The Washington Hilton, which was officially known as the Hilton Washington for a period in the early 21st century and is sometimes referred to colloquially as the Hinckley Hilton by locals, is a hotel in Washington, D.C. It is located at 1919 Connecticut Avenue, N.W., roughly at the boundaries of the Kalorama, Dupont Circle, and Adams Morgan neighborhoods.
Designed by architect William B. Tabler and developed by Uris Buildings Corporation and built in 1965 in a double-arched design, the hotel long sported the largest pillar-less hotel ballroom in the city. Numerous large events have been regularly hosted at the Hilton Washington, including the annual dinners of the White House Correspondents Association and the Radio and Television Correspondents Association, as well as the National Prayer Breakfast.

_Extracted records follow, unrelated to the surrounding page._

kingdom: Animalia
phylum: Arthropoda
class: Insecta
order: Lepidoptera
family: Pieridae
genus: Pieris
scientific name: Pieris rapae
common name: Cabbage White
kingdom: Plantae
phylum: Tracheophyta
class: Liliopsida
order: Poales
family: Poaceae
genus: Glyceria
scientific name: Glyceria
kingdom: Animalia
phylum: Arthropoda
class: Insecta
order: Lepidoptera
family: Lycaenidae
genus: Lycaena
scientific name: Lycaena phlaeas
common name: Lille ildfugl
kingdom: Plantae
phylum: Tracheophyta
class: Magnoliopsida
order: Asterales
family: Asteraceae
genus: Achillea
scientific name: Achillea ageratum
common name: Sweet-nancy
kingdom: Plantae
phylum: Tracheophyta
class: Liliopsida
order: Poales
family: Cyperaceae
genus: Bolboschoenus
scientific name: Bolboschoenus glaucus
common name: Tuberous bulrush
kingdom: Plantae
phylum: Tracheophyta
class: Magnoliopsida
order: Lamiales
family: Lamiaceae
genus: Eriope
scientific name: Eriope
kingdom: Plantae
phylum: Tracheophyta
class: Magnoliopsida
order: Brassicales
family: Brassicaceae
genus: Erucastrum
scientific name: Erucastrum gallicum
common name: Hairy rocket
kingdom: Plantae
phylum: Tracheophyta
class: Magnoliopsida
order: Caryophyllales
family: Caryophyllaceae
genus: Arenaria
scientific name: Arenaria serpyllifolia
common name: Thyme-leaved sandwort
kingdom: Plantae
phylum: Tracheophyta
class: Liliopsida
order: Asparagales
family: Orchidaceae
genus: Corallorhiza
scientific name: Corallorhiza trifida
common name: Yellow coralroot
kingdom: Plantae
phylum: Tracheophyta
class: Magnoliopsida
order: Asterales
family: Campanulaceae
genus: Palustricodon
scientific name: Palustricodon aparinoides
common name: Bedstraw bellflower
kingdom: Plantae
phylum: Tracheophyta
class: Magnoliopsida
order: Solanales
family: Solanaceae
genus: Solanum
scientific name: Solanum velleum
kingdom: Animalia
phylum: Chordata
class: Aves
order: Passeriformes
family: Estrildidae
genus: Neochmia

During the 1960s and 1970s, the hotel hosted a number of big musical acts for concerts in their large ballroom, including The Doors and Jimi Hendrix. In 1972 it was home to the first International Conference on Computer Communications which demonstrated new ARPANET technology.
The hotel was the site of the assassination attempt on President Ronald Reagan by John Hinckley, Jr. on March 30, 1981. The attempt occurred at the hotel's T Street NW exit.
The hotel was purchased in June 2007 by an investment firm jointly owned by former professional basketball star Magic Johnson.